# [WHAT THE EXERCISE ASKS]
Output each line exactly as it appears, skipping any embedded picture.

# [INPUT]
------------------------

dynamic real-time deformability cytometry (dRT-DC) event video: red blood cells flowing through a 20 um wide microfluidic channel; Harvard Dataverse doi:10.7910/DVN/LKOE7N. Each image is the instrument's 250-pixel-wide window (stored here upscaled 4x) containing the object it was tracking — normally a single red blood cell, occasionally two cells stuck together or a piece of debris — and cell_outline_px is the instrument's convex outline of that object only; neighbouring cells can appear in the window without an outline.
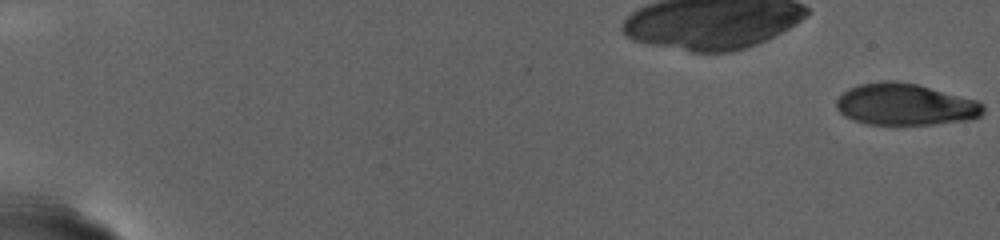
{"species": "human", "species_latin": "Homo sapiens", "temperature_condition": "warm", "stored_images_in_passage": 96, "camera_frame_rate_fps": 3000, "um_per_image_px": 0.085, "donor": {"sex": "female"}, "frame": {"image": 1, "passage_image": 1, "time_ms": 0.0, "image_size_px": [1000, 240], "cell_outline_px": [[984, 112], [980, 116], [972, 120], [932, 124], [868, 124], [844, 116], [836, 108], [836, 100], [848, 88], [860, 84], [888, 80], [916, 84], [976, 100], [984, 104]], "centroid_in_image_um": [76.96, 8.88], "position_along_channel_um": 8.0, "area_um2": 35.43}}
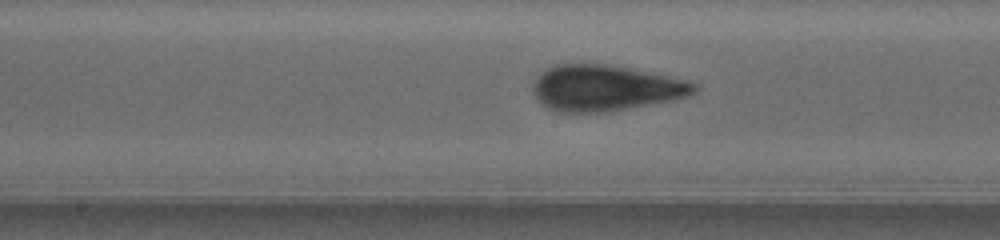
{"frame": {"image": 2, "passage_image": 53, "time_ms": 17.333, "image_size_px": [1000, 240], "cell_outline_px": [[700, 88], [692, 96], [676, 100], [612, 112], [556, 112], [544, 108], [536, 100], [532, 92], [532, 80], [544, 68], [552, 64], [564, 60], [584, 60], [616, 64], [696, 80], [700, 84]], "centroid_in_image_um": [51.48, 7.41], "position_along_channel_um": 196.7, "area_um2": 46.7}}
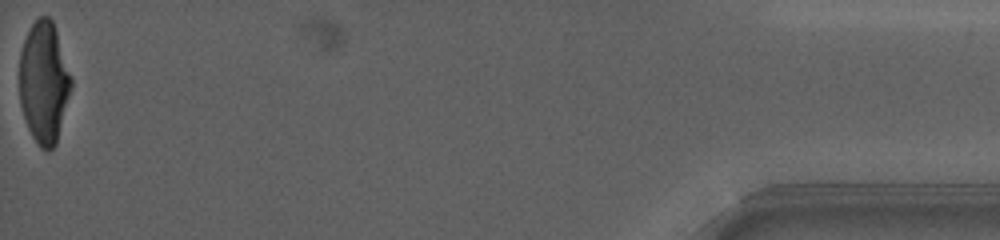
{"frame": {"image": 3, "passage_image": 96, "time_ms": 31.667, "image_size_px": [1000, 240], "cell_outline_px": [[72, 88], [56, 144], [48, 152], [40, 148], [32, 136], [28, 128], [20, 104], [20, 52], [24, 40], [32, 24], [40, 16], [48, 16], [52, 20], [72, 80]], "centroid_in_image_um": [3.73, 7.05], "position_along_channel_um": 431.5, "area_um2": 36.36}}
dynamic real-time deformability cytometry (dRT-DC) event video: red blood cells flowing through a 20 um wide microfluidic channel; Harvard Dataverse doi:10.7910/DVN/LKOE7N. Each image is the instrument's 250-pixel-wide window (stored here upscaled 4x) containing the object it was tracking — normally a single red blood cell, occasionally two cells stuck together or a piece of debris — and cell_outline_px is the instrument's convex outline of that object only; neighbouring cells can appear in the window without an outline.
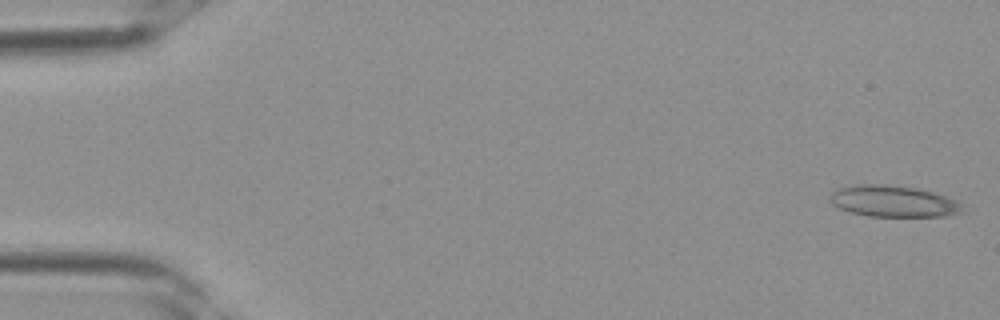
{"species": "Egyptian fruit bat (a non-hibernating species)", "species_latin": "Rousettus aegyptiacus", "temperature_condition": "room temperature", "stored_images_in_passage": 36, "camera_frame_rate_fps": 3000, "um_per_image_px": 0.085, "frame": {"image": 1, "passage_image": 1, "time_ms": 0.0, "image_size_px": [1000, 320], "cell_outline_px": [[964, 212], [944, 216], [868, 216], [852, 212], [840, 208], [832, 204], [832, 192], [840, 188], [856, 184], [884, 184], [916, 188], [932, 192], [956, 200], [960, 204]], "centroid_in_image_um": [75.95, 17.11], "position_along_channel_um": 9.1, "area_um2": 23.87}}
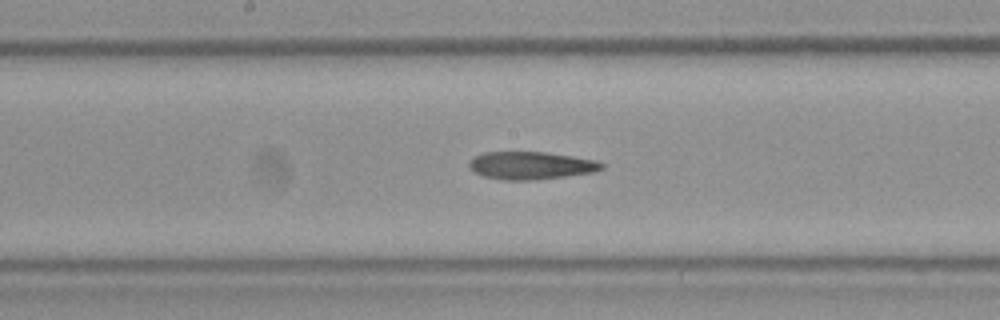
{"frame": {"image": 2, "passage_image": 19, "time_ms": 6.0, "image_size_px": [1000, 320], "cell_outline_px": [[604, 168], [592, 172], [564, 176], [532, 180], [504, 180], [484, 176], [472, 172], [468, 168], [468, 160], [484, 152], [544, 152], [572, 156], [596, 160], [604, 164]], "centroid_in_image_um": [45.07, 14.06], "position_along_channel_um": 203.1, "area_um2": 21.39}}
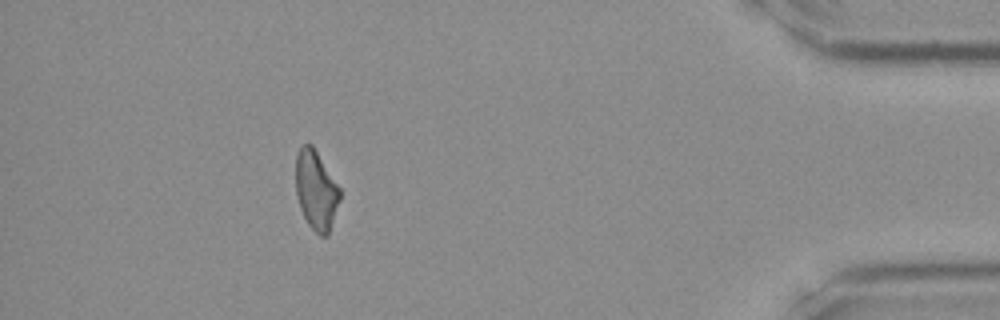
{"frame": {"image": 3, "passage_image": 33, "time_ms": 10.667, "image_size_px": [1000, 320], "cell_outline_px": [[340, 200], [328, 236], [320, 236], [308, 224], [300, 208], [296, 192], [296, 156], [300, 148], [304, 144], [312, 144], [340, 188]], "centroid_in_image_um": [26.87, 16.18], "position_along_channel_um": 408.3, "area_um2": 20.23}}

------------------------

# [EXERCISE RESPONSE]
dynamic real-time deformability cytometry (dRT-DC) event video: red blood cells flowing through a 20 um wide microfluidic channel; Harvard Dataverse doi:10.7910/DVN/LKOE7N. Each image is the instrument's 250-pixel-wide window (stored here upscaled 4x) containing the object it was tracking — normally a single red blood cell, occasionally two cells stuck together or a piece of debris — and cell_outline_px is the instrument's convex outline of that object only; neighbouring cells can appear in the window without an outline.
{"species": "human", "species_latin": "Homo sapiens", "temperature_condition": "warm", "stored_images_in_passage": 96, "camera_frame_rate_fps": 3000, "um_per_image_px": 0.085, "donor": {"sex": "female"}, "frame": {"image": 1, "passage_image": 1, "time_ms": 0.0, "image_size_px": [1000, 240], "cell_outline_px": [[984, 112], [980, 116], [972, 120], [932, 124], [868, 124], [844, 116], [836, 108], [836, 100], [848, 88], [860, 84], [888, 80], [916, 84], [976, 100], [984, 104]], "centroid_in_image_um": [76.96, 8.88], "position_along_channel_um": 8.0, "area_um2": 35.43}}
{"frame": {"image": 2, "passage_image": 53, "time_ms": 17.333, "image_size_px": [1000, 240], "cell_outline_px": [[700, 88], [692, 96], [676, 100], [612, 112], [556, 112], [544, 108], [536, 100], [532, 92], [532, 80], [544, 68], [552, 64], [564, 60], [584, 60], [616, 64], [696, 80], [700, 84]], "centroid_in_image_um": [51.48, 7.41], "position_along_channel_um": 196.7, "area_um2": 46.7}}
{"frame": {"image": 3, "passage_image": 96, "time_ms": 31.667, "image_size_px": [1000, 240], "cell_outline_px": [[72, 88], [56, 144], [48, 152], [40, 148], [32, 136], [28, 128], [20, 104], [20, 52], [24, 40], [32, 24], [40, 16], [48, 16], [52, 20], [72, 80]], "centroid_in_image_um": [3.73, 7.05], "position_along_channel_um": 431.5, "area_um2": 36.36}}
dynamic real-time deformability cytometry (dRT-DC) event video: red blood cells flowing through a 20 um wide microfluidic channel; Harvard Dataverse doi:10.7910/DVN/LKOE7N. Each image is the instrument's 250-pixel-wide window (stored here upscaled 4x) containing the object it was tracking — normally a single red blood cell, occasionally two cells stuck together or a piece of debris — and cell_outline_px is the instrument's convex outline of that object only; neighbouring cells can appear in the window without an outline.
{"species": "Egyptian fruit bat (a non-hibernating species)", "species_latin": "Rousettus aegyptiacus", "temperature_condition": "room temperature", "stored_images_in_passage": 36, "camera_frame_rate_fps": 3000, "um_per_image_px": 0.085, "frame": {"image": 1, "passage_image": 1, "time_ms": 0.0, "image_size_px": [1000, 320], "cell_outline_px": [[964, 212], [944, 216], [868, 216], [852, 212], [840, 208], [832, 204], [832, 192], [840, 188], [856, 184], [884, 184], [916, 188], [932, 192], [956, 200], [960, 204]], "centroid_in_image_um": [75.95, 17.11], "position_along_channel_um": 9.1, "area_um2": 23.87}}
{"frame": {"image": 2, "passage_image": 19, "time_ms": 6.0, "image_size_px": [1000, 320], "cell_outline_px": [[604, 168], [592, 172], [564, 176], [532, 180], [504, 180], [484, 176], [472, 172], [468, 168], [468, 160], [484, 152], [544, 152], [572, 156], [596, 160], [604, 164]], "centroid_in_image_um": [45.07, 14.06], "position_along_channel_um": 203.1, "area_um2": 21.39}}
{"frame": {"image": 3, "passage_image": 33, "time_ms": 10.667, "image_size_px": [1000, 320], "cell_outline_px": [[340, 200], [328, 236], [320, 236], [308, 224], [300, 208], [296, 192], [296, 156], [300, 148], [304, 144], [312, 144], [340, 188]], "centroid_in_image_um": [26.87, 16.18], "position_along_channel_um": 408.3, "area_um2": 20.23}}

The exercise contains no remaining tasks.